**Required action**: Lines below that hold the word "زیادی" must be copied in full.

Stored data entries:
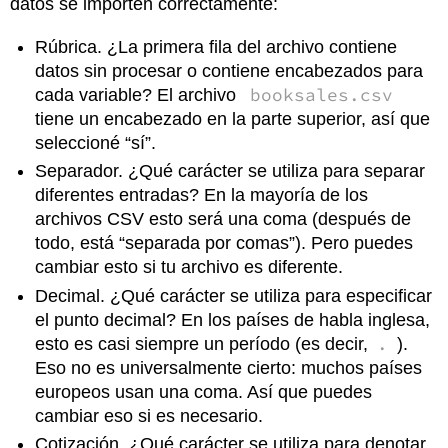
datos se importen correctamente:
Rúbrica. ¿La primera fila del archivo contiene
datos sin procesar o contiene encabezados para
booksales.csv
cada variable? El archivo
tiene un encabezado en la parte superior, así que
seleccioné “sí”.
Separador. ¿Qué carácter se utiliza para separar
diferentes entradas? En la mayoría de los
archivos CSV esto será una coma (después de
todo, está “separada por comas”). Pero puedes
cambiar esto si tu archivo es diferente.
Decimal. ¿Qué carácter se utiliza para especificar
el punto decimal? En los países de habla inglesa,
.
esto es casi siempre un período (es decir,
).
Eso no es universalmente cierto: muchos países
europeos usan una coma. Así que puedes
cambiar eso si es necesario.
Cotización. ¿Qué carácter se utiliza para denotar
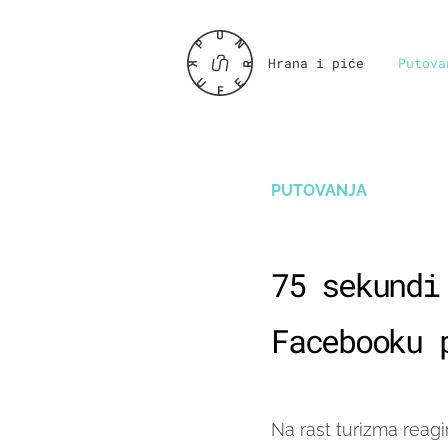
Hrana i piće
Putova
PUTOVANJA
75 sekundi
Facebooku 
Na rast turizma reagi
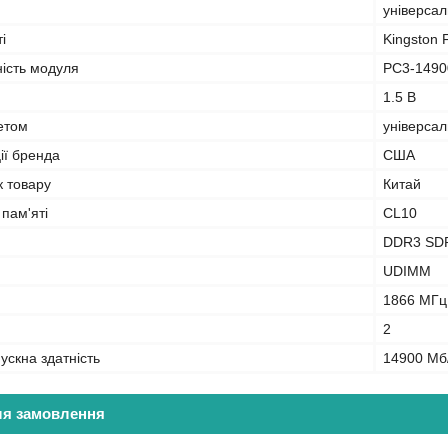
універса
і
Kingston 
ність модуля
PC3-1490
1.5 В
кетом
універса
ії бренда
США
к товару
Китай
 пам'яті
CL10
DDR3 SD
UDIMM
1866 МГц
2
ускна здатність
14900 Мб
ля замовлення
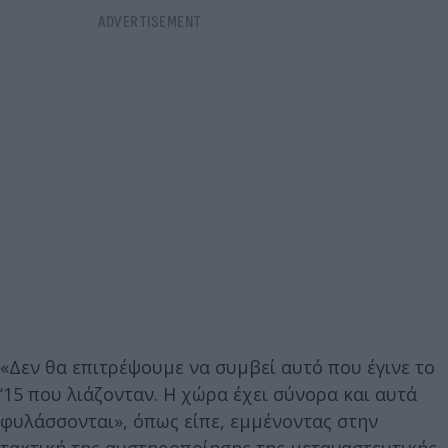
«Δεν θα επιτρέψουμε να συμβεί αυτό που έγινε το
‘15 που λιάζονταν. Η χώρα έχει σύνορα και αυτά
φυλάσσονται», όπως είπε, εμμένοντας στην
τακτική της αυστηροποίησης της μεταναστευτικής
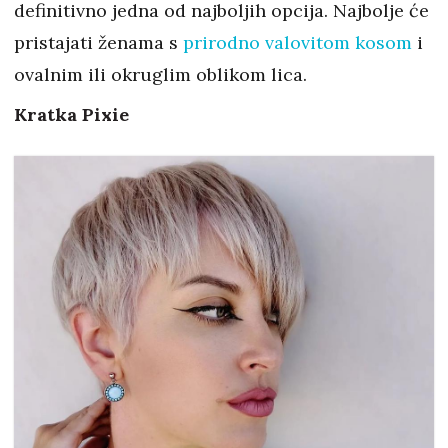
definitivno jedna od najboljih opcija. Najbolje će
pristajati ženama s
prirodno valovitom kosom
i
ovalnim ili okruglim oblikom lica.
Kratka Pixie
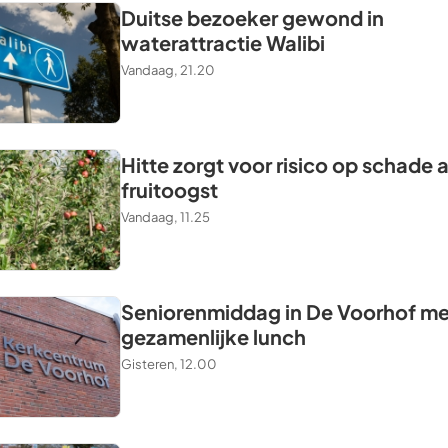
Duitse bezoeker gewond in
waterattractie Walibi
Vandaag, 21.20
Hitte zorgt voor risico op schade 
fruitoogst
Vandaag, 11.25
Seniorenmiddag in De Voorhof me
gezamenlijke lunch
Gisteren, 12.00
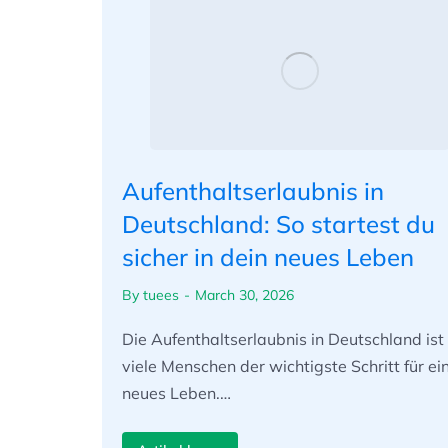
Aufenthaltserlaubnis in
Deutschland: So startest du
sicher in dein neues Leben
By
tuees
March 30, 2026
Die Aufenthaltserlaubnis in Deutschland ist 
viele Menschen der wichtigste Schritt für ei
neues Leben.…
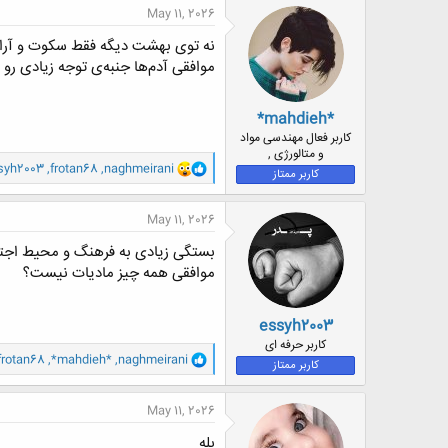
ن
May 11, 2026
ش
ه
نه توی بهشت دیگه فقط سکوت و آرا
ا
موافقی آدم‌ها جنبه‌ی توجه زیادی رو 
:
*mahdieh*
کاربر فعال مهندسی مواد
و متالورژی ,
و
syh2003
,
frotan68
,
naghmeirani
کاربر ممتاز
ا
ک
ن
May 11, 2026
ش
ه
بستگی زیادی به فرهنگ و محیط اجتم
ا
موافقی همه چیز مادیات نیست؟
:
essyh2003
کاربر حرفه ای
و
frotan68
,
*mahdieh*
,
naghmeirani
کاربر ممتاز
ا
ک
ن
May 11, 2026
ش
ه
بله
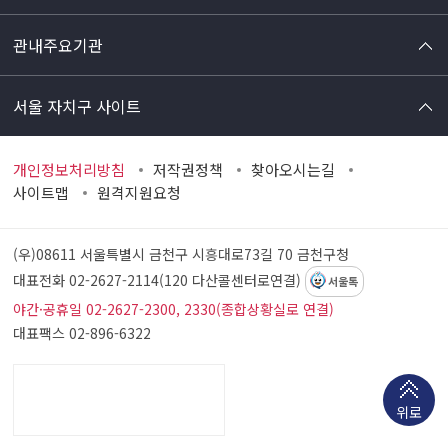
관내주요기관
서울 자치구 사이트
개인정보처리방침
저작권정책
찾아오시는길
사이트맵
원격지원요청
(우)08611 서울특별시 금천구 시흥대로73길 70
금천구청
대표전화 02-2627-2114(120 다산콜센터로연결)
서울톡
야간·공휴일 02-2627-2300, 2330(종합상황실로 연결)
대표팩스 02-896-6322
위로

**Response area**:
موافقی آدم‌ها جنبه‌ی توجه زیادی رو 
بستگی زیادی به فرهنگ و محیط اجتم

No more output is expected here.